The cost of the sale was €74.2 million, or about $100 million CAD.
Last week the Vancouver-based company unveiled a series of full-colour videos taken with its ultra-high definition Iris camera for the first time. Then, on June 19, UrtheCast announced its intention to build, launch and operate a constellation of at least 16 Synthetic Aperture Radar (SAR) imaging satellites, which can generate high-resolution 2D and even 3D imagery regardless of weather or time of day.
Now, the Deimos satellite acquisition means that UrtheCast may soon have a trio of different space-based earth imaging sensors, assuming its SAR satellite constellation launches in 2019 and 2020 go according to plan.

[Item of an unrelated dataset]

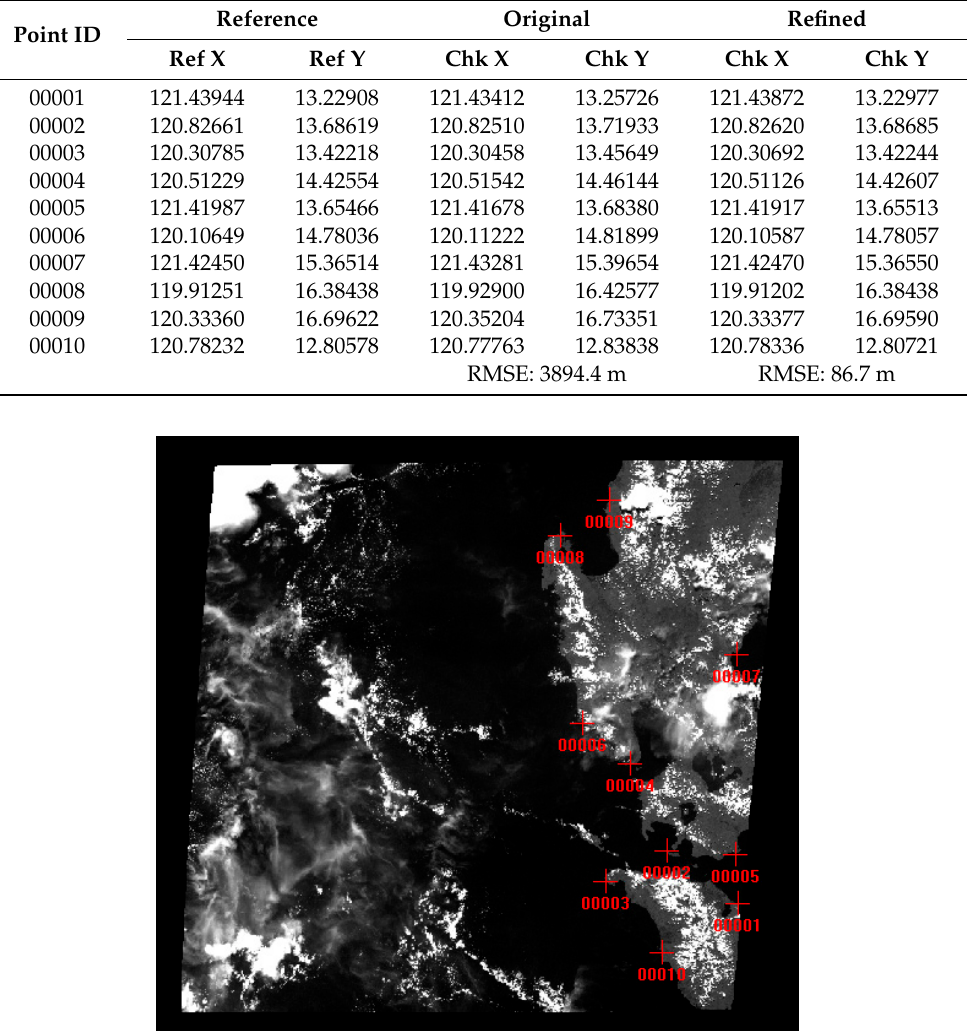
Table 4. This table shows the checking points list.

"UrtheCast is rapidly accelerating its mission to democratize earth observation imagery, and bring a unique dataset and distribution model to customers and users that up until now, has not been available anywhere in the marketplace," explained Scott Larson, UrtheCast co-founder and CEO, in a statement.
The Deimos-1 satellite was launched in 2009, and captures 22-metre resolution images over a span of 650 kilometres. Deimos-2, launched in 2014, can capture detailed 75 centimetre "pan-sharpened" images—higher-resolution grayscale images augmented with lower-resolution data from multiple spectrums—over a 12 kilometre range.
The company's full imagery archive consists of a whopping 6.5 billion square kilometres, give or take.
The acquisition is an important step for UrtheCast in expanding its global presence and competing against companies such as the Google-owned SkyBox, which uses low-cost Cubesats. For example, Deimos counts the European Space Agency and European governmental agencies amongst its customers—which makes them UrtheCast customers now, too.